Another military exercise with the South, more threats from the North.
The U.S. and South Korea recently began one of their annual joint military exercises, and even though both countries have insisted their militaries will only practice defensive maneuvers, North Korea has called the drills a rehearsal for an invasion.
On Monday, North Korea also threatened to fire nuclear missiles.
These military exercises happen every year. And it may seem like North Korea's defensive aggression is routine, but a new study has found the military exercises themselves have no effect on North Korea's response.
Using data from 2005 to 2016, researchers found that how good or bad diplomatic relations between North Korea and the U.S. are one to two months before the drills correlates much better with how North Korea responds.
The only caveat to this is who was in charge of the North. While recent years still show more positive response to the drills when North Korean and U.S. relations are good, researchers say North Korea's current leader, Kim Jong-un, is more likely than his father was to respond with hostile acts.
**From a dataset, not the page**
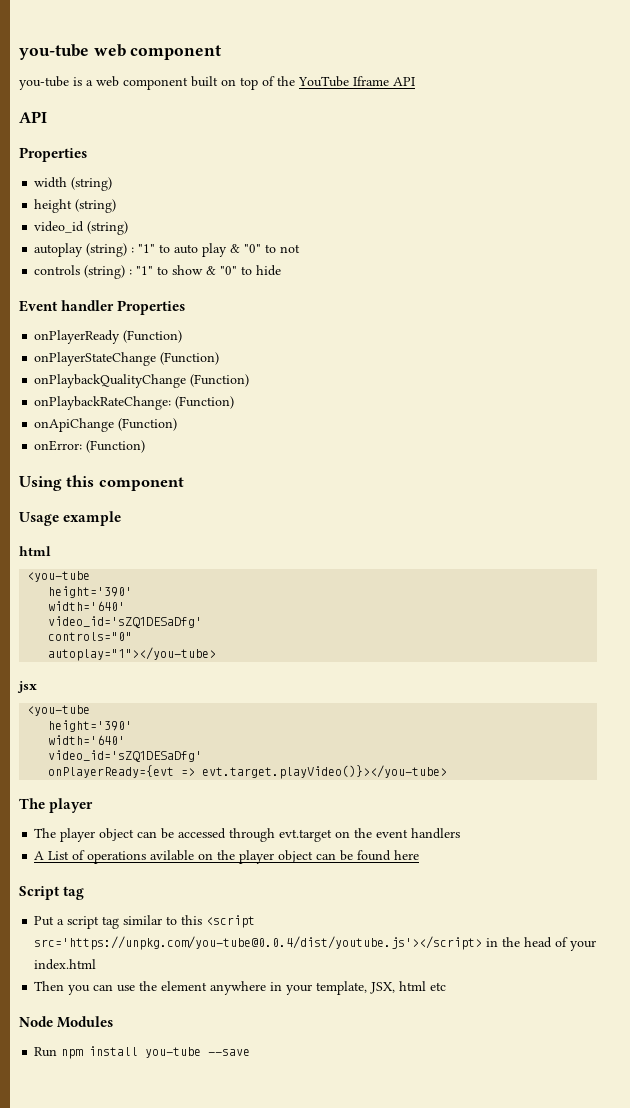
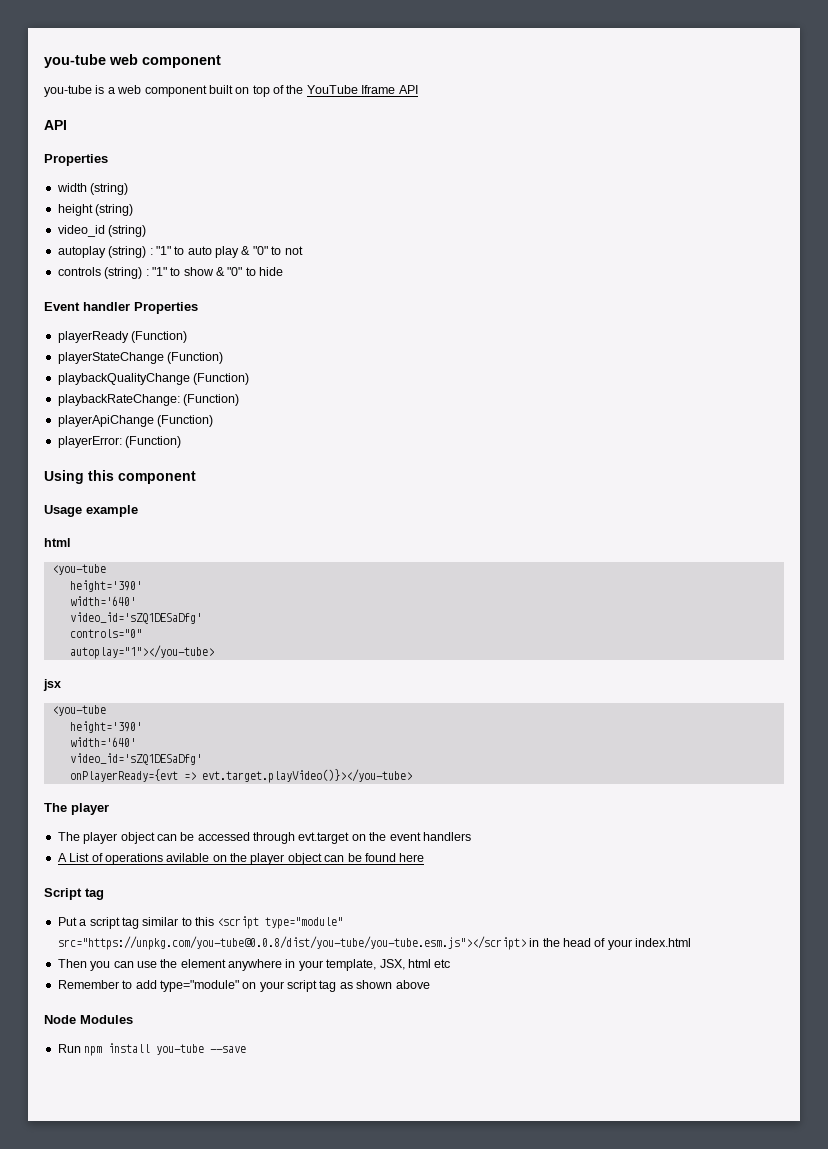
[34,330,183,344] [34,352,220,366] [34,374,250,388] [34,396,235,410] [34,418,178,432] [34,440,83,451] onPlayerReady (Function) // onPlayerStateChange (Function) // onPlaybackQualityChange (Function) // onPlaybackRateChange: (Function) // onApiChange (Function) // onError: -> [57,331,188,343] [57,352,224,364] [57,373,250,385] [57,394,240,406] [57,415,214,427] [57,436,122,448] playerReady (Function) // playerStateChange (Function) // playbackQualityChange (Function) // playbackRateChange: (Function) // playerApiChange (Function) // playerError:
[34,936,483,950] src='https://unpkg.com/you-tube@0.0.4/dist/youtube.js'></script> -> [265,917,344,929] [57,936,526,950] type="module" src="https://unpkg.com/you-tube@0.0.8/dist/you-tube/you-tube.esm.js"></script>
(447, 986) none -> [57,980,430,992] // Remember to add type="module" on your script tag as shown above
From 2005 to 2008, under Kim Jong-il, North Korea committed an average of 2.5 aggressive acts each year. Once Kim Jong-un came to power, there's been an average of 8.9 provocations (such as missile and nuclear tests) each year.
North Korea's response to the current military exercise could be affected by an upcoming missile defense system in South Korea, which the U.S. announced last month. Roughly two weeks after that announcement, North Korea broke U.N. sanctions and fired three test missiles.